The records appear below. Report how many of their lines contain the word "público", giving the number alone.

(Items from a data source)
______
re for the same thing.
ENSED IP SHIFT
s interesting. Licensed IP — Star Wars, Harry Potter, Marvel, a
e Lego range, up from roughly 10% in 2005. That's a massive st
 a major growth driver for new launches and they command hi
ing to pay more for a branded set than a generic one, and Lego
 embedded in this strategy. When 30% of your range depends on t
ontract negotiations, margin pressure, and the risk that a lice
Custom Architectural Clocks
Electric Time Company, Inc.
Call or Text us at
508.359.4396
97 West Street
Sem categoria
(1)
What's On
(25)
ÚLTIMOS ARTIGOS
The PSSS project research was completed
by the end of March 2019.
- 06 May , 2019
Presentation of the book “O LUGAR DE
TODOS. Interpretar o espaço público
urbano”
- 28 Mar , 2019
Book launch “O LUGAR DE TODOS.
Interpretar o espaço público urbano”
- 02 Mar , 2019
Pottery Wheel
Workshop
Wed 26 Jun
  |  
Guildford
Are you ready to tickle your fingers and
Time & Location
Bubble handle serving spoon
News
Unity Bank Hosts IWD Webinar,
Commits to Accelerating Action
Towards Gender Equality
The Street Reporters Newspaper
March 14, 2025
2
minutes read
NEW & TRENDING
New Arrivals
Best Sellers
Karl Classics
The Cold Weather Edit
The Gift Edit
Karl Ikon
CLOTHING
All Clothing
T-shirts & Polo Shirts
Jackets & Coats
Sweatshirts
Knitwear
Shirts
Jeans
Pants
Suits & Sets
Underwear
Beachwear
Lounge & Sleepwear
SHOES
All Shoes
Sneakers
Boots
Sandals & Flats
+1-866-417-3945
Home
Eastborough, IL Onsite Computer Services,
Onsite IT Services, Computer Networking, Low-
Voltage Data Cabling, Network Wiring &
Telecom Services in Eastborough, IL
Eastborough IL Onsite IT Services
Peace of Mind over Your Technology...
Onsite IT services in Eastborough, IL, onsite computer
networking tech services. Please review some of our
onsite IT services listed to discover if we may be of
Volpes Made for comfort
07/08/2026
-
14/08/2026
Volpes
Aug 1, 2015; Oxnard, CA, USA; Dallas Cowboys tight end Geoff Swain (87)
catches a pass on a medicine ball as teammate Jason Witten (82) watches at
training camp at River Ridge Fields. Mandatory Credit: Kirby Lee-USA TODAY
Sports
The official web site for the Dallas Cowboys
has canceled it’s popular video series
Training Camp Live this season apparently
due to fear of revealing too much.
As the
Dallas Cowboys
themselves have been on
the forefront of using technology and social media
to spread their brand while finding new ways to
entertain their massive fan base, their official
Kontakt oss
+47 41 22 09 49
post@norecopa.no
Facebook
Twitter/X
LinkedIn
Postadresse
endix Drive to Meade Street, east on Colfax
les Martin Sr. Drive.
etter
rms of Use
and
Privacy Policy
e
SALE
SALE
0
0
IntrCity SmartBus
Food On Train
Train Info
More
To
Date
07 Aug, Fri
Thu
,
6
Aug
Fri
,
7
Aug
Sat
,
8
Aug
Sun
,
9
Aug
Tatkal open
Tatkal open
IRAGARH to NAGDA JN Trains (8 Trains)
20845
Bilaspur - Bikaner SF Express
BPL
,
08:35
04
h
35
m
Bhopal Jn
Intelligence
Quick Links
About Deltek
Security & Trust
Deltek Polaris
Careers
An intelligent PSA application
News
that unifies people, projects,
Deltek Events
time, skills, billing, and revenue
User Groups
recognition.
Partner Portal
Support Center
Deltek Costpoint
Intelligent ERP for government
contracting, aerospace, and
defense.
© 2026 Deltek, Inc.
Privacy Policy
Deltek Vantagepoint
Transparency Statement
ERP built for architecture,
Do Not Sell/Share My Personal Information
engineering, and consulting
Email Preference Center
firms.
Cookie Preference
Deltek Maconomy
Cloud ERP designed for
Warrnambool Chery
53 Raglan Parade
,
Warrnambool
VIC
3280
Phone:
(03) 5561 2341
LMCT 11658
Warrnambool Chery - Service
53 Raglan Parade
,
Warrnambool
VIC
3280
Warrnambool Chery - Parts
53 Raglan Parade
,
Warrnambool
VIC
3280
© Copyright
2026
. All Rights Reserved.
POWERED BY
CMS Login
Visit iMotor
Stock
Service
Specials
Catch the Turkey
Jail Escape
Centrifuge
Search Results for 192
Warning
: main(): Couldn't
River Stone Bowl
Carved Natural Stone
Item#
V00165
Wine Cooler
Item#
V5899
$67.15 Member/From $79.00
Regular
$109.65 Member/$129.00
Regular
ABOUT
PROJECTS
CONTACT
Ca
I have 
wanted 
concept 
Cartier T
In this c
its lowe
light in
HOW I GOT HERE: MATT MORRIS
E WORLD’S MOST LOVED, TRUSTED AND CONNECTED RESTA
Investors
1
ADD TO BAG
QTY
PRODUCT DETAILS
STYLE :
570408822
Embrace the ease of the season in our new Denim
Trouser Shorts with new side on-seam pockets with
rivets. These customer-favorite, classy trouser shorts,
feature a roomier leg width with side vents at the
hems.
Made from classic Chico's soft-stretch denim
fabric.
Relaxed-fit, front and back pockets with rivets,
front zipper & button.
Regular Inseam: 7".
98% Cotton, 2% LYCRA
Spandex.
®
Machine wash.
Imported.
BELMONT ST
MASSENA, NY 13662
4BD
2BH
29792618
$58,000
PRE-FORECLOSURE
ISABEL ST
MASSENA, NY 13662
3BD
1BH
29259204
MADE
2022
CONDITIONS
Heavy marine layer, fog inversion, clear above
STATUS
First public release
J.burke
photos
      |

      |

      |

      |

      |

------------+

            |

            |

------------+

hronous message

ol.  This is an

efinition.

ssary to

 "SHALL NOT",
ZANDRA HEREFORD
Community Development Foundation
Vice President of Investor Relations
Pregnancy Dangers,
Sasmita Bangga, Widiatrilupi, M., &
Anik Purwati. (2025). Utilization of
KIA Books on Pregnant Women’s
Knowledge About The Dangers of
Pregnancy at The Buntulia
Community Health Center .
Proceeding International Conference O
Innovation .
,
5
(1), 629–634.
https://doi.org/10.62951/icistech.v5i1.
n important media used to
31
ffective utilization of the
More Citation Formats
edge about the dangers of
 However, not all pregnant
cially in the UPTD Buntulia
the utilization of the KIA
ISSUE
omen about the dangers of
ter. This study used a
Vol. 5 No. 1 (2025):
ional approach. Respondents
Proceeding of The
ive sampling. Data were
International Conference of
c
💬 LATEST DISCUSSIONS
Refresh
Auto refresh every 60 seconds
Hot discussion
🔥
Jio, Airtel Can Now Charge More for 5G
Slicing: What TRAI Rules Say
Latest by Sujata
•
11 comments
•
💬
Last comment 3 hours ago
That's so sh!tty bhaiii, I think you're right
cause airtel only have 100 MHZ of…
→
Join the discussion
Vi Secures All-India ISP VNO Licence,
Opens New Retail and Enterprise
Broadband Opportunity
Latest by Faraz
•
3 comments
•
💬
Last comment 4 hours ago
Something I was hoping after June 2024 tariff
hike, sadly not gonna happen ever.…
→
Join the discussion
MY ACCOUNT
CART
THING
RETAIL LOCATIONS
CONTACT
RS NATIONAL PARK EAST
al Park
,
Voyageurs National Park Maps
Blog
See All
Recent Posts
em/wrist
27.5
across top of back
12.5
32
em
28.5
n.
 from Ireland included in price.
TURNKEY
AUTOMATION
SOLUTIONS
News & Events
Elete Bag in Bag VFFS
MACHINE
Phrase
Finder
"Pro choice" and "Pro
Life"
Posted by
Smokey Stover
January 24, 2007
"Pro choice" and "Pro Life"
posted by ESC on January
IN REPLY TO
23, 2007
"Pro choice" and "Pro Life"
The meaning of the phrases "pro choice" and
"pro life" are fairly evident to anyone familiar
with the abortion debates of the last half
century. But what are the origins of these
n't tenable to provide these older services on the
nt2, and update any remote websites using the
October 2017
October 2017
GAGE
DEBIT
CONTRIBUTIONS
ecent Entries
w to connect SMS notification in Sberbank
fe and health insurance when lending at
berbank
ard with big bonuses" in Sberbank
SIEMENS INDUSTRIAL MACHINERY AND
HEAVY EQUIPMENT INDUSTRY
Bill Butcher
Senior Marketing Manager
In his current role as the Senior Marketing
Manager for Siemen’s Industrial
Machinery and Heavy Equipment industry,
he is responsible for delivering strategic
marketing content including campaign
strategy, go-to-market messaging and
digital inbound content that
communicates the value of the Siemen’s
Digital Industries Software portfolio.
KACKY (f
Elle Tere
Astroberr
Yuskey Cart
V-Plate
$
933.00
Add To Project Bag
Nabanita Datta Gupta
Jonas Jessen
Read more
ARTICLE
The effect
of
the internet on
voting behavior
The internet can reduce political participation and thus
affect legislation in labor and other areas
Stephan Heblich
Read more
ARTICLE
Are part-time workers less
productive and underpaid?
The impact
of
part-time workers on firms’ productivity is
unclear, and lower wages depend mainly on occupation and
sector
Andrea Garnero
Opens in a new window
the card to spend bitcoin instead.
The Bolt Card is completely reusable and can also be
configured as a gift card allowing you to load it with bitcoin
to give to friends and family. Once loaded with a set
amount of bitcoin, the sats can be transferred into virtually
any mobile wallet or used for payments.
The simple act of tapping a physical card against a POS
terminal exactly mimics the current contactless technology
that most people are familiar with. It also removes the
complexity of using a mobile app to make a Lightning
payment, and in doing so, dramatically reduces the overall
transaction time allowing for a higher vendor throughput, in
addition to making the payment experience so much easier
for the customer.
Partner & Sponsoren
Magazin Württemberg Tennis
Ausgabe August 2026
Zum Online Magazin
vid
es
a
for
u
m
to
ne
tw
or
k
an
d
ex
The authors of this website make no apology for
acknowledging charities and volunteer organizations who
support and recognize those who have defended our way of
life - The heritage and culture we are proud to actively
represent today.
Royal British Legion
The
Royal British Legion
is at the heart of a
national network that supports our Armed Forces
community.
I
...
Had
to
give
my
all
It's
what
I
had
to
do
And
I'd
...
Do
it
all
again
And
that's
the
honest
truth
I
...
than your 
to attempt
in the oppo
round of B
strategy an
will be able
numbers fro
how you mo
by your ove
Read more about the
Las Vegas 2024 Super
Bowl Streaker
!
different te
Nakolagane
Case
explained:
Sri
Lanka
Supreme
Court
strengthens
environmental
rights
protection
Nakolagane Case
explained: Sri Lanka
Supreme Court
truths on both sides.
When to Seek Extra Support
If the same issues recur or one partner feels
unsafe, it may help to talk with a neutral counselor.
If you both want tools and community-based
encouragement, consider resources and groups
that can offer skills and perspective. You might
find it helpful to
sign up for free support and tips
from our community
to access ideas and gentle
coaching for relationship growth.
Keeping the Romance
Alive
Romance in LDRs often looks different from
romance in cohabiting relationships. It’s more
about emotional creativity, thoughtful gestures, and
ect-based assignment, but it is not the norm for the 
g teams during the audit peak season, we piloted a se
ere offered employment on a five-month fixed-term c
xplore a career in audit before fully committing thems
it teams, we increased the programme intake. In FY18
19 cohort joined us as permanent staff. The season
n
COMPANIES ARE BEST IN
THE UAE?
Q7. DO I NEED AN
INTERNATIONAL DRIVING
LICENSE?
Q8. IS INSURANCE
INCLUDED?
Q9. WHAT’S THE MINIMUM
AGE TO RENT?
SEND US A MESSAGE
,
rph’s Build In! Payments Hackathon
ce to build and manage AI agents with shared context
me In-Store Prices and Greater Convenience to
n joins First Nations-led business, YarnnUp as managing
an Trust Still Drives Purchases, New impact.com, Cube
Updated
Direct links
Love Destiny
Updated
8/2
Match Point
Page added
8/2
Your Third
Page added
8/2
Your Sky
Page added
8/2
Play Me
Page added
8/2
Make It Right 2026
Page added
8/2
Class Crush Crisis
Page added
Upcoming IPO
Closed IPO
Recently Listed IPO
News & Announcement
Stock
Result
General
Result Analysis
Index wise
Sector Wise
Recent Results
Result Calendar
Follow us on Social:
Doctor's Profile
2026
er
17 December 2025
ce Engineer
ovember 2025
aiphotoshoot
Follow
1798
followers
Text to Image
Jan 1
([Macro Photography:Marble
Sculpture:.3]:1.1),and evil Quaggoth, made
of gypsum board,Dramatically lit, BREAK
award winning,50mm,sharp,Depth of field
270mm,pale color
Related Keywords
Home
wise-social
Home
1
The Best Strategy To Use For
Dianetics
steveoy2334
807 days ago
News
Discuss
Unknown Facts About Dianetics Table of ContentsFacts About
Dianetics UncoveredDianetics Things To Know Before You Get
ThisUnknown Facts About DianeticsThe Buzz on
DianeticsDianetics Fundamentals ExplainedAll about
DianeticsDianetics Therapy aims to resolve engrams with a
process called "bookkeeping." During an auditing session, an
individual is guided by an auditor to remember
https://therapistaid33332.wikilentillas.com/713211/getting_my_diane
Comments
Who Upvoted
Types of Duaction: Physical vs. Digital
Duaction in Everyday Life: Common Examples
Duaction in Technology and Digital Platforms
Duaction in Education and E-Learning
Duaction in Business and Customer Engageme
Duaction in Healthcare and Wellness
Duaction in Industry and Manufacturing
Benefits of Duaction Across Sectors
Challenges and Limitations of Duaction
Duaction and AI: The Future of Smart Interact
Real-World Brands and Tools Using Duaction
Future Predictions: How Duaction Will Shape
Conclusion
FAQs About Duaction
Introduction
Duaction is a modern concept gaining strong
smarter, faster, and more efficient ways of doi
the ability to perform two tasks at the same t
______
* [TASK RESULT]: 2